Evaluation of airborne disease infection risks in an airliner cabin using the Lagrangian-based Wells-Riley approach

An urgent demand of assessing passengers' exposure risks in airliner cabins was raised as commercial airliners are one of the major media that carrying and transmitting infectious disease worldwide. In this study, simulations were conducted using a Boeing 737 cabin model to study the transport characteristics of airborne droplets and the associated infection risks of passengers. The numerical results of the airflow field were firstly compared against the experimental data in the literature to validate the reliability of the simulations. Airborne droplets were assumed to be released by passengers through coughing and their transport characteristics were modelled using the Lagrangian approach. Numerical results found that the particle travel distance was very sensitive to the release locations, and the impact was more significant along the longitudinal and horizontal directions.

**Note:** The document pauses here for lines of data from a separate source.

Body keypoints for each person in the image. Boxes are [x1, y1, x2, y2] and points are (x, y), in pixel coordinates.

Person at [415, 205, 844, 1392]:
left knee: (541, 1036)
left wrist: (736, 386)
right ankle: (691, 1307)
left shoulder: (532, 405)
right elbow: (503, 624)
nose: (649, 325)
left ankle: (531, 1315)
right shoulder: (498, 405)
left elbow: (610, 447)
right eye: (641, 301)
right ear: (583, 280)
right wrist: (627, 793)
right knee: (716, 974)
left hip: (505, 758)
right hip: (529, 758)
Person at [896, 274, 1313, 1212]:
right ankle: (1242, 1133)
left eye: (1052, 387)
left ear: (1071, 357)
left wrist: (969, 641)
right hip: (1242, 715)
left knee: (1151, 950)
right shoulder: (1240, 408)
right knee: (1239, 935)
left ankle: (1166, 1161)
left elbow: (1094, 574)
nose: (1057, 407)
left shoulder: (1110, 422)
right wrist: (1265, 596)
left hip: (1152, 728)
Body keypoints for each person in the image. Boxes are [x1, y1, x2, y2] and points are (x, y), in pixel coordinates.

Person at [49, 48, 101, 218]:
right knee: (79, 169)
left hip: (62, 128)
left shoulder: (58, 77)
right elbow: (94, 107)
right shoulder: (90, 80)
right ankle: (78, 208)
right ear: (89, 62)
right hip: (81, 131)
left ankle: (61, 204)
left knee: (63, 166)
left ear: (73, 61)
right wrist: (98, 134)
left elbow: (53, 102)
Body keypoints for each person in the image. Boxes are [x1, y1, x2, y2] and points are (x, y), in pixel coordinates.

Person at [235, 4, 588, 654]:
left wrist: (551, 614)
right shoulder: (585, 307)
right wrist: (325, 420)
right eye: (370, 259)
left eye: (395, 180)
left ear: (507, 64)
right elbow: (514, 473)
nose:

Particles released by passengers sitting next to the windows could travel much further than the others. A quantifiable approach was then applied to assess the individual infection risks of passengers. The key particle transport information such as the particle residence time yielded from the Lagrangian tracking process was extracted and integrated into the Wells-Riley equation to estimate the risks of infection. Compared to the Eulerian-based approach, the Lagrangian-based approach presented in this study is more robust as it addresses both the particle concentration and particle residence time in the breathing zone of every individual passenger.